Autoradiography of high affinity uptake of catecholamines by primary astrocyte cultures.

Uptake of D.L-[3H]norepinephrine ([3H]NE) and [3H]dopamine ([3H]DA) by primary astrocyte cultures prepared from neonatal rat brains, which are greater than or equal to 95% glial fibrillary acidic protein (GFAP(+)), was studied by measuring accumulation of tritium label, and localizing such uptake at the cellular level by autoradiography. Uptake of [3H]NE was 95% Na+ dependent at 10(-7) M and 80% Na+ dependent at 7.5 X 10(-7) M [3H]NE. Uptake of [3H]DA at 7.5 X 10(-7) M was 58% Na+ dependent, but total uptake of [3H]DA was greater than uptake of [3H]NE. Autoradiography of cells incubated with 7.5 X 10(-7) M [3H]NE or [3H]DA showed that a high proportion of all the cells in these cultures had a grain density which was clearly above background. When Na+ was omitted from the medium, the temperature was lowered to 4 degrees C, or 10(-7) M desmethylimipramine or 10(-7) M amitryptyline were present, cellular grain density after exposure to both [3H]NE and [3H]DA was greatly reduced, to close to background levels. It also appeared necessary to have inhibitors of both monoamine oxidase (pargyline) and catecholamine-O-methyltransferase (tropolone) present to see clear cellular localization for [3H]DA. In the case of [3H]NE the presence of tropolone alone was adequate to observe cellular localization. These results confirm our previous findings of the existence of a high affinity uptake process for catecholamines in primary astrocyte cultures based on uptake properties, and in the present study also localizes such uptake to the major, astrocytic cell type.
———
## [TASK DESCRIPTION]
In the astrocyte uptake abstract, why were pargyline and tropolone both present during incubation with [3H]DA, and how did the requirement differ for [3H]NE?

Dataset items:
———
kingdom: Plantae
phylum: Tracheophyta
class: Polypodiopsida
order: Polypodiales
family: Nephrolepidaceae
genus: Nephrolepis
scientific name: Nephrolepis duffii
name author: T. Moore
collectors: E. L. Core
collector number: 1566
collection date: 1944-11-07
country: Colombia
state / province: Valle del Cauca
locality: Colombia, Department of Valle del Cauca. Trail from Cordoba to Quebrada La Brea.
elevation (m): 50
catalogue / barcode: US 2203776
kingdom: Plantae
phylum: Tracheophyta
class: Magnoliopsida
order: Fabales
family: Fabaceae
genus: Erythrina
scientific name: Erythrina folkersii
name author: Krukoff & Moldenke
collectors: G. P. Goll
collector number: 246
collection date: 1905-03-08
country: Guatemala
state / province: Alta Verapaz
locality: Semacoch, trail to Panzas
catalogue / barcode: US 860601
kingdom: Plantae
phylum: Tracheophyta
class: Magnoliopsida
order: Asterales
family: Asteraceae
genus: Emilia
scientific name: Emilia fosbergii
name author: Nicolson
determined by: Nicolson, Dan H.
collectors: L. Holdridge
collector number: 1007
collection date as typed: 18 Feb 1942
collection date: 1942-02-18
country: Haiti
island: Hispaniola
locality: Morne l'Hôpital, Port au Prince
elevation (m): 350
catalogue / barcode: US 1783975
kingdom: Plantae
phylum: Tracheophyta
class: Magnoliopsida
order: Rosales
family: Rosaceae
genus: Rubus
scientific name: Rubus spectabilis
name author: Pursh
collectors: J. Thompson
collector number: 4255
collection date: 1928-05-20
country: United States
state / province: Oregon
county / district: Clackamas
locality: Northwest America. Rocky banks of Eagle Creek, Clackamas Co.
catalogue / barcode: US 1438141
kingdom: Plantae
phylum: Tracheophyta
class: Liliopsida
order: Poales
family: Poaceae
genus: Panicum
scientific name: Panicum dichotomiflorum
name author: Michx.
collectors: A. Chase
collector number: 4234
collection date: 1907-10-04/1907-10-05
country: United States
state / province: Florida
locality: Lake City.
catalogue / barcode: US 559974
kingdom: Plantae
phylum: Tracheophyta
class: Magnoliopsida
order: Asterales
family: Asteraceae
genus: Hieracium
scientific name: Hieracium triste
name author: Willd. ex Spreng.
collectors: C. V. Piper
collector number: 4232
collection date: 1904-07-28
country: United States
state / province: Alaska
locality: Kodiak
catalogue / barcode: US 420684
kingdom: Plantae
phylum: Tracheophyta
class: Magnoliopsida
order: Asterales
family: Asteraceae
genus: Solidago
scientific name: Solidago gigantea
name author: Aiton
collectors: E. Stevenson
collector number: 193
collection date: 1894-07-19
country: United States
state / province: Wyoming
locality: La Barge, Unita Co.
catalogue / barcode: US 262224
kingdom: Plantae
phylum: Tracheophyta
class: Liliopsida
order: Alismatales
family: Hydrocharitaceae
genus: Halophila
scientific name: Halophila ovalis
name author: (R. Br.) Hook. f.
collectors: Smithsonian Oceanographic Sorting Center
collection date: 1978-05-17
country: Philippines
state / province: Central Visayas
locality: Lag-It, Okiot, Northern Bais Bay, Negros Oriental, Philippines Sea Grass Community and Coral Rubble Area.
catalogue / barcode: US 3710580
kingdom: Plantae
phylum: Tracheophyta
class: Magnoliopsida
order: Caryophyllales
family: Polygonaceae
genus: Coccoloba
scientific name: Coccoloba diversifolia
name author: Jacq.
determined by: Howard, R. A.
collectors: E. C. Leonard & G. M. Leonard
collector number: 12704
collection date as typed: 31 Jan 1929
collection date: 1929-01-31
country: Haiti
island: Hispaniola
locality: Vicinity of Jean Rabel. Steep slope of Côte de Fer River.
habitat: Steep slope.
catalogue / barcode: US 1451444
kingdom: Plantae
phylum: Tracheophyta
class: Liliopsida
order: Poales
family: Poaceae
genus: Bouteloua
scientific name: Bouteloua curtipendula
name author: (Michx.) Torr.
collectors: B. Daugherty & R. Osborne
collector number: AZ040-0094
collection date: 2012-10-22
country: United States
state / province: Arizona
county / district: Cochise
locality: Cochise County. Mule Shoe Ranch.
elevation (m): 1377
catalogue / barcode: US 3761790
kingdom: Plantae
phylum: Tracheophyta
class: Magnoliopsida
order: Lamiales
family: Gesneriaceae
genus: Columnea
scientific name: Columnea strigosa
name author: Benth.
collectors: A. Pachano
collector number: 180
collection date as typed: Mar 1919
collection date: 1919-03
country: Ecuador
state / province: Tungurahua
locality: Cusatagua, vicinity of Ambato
———
## [WRITTEN ANSWER]
Both inhibitors appeared necessary to see clear cellular localization for [3H]DA. Pargyline inhibits monoamine oxidase, and tropolone inhibits catecholamine-O-methyltransferase. For [3H]NE, tropolone alone was adequate to observe cellular localization.